# Can leather be heat pressed?



## donnyboy84 (Dec 29, 2011)

hi everyone, i am wondering, can i do heat pressing on leather/PU instead of t-shirt with my equipment:

-Flat Press Machine
-EPSON T13 Inkjet with Durabrite Ink (very yellowish for some reason)
-3G Jet Opaque/3G Jet Pro SS

i am thinking of doing leather/PU belt, wallet or maybe jacket. I am not so sure about the heating instruction like '375F / 20-25sec' still stands, can leather/PU withstand the heat for that long?

is there anybody done transfer onto leather before? please shed some lights... much appreciated!!! =)


----------



## SpecMat (Mar 15, 2011)

Hi there-

Great question! 

To heat press onto leather, you would definitely need to get a special transfer paper made for leather. I know of Solvent material that you can print on and regular plotter cut material put on leather, but I do not honestly know of any material that will work with ink-jet. It seems like all the ink-jet materials use a much higher press time and dwell time than even regular heat applied graphics.
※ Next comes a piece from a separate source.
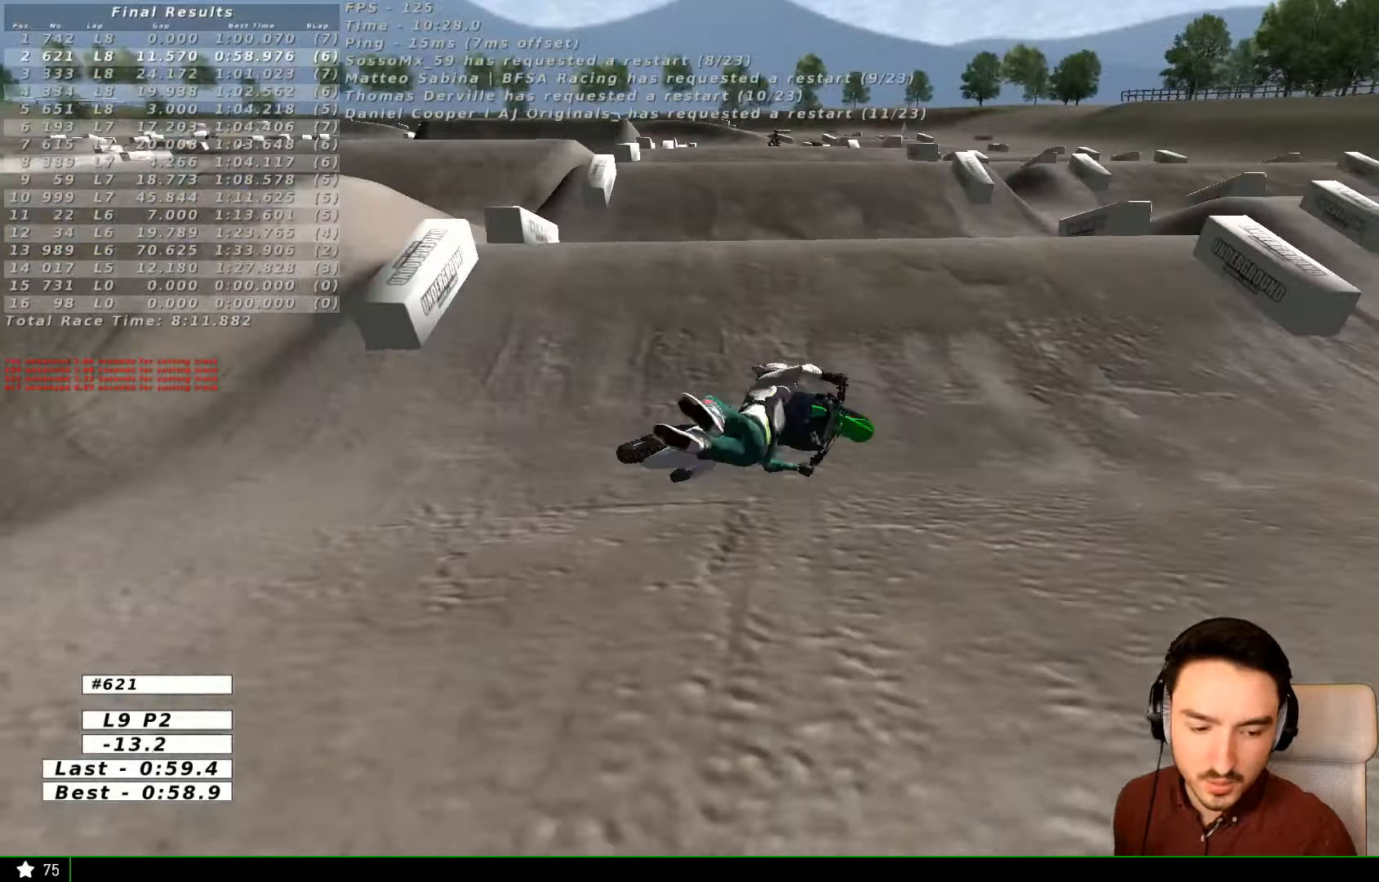
{"buttons": [], "left_stick": "center", "right_stick": "center", "events": []}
You are absolutely right, to adhere something to leather with such a high temperature and dwell time would not work. It will scorch the leather and leave tell-tale marks from the heat press platen. 

I think you would have a much better time of just changing the design around so that you could use plotter cut material made for nylon/leather and other heat sensitive materials just to play it safe. Plotter cut materials made for leather usually have much lower press temperatures and very short dwell times. 

One thing to keep in mind when pressing leather, where ever you have the transfer mask or carrier edge, it can leave a really terrible line. Be sure to have your carrier or transfer mask extend past the piece of leather that you are pressing. 

I hope that helps. Happy pressing!


----------



## KelticWC (Jan 15, 2015)

You can actually use Avery dark fabric ink jet transfer on leather. I use it for wristbands and guitar straps quite successfully. Different heat seal machines and irons work different so test on a couple scraps first to see what the best setting is for yours.

~Keltic - Before Sunrise Leatherworks


----------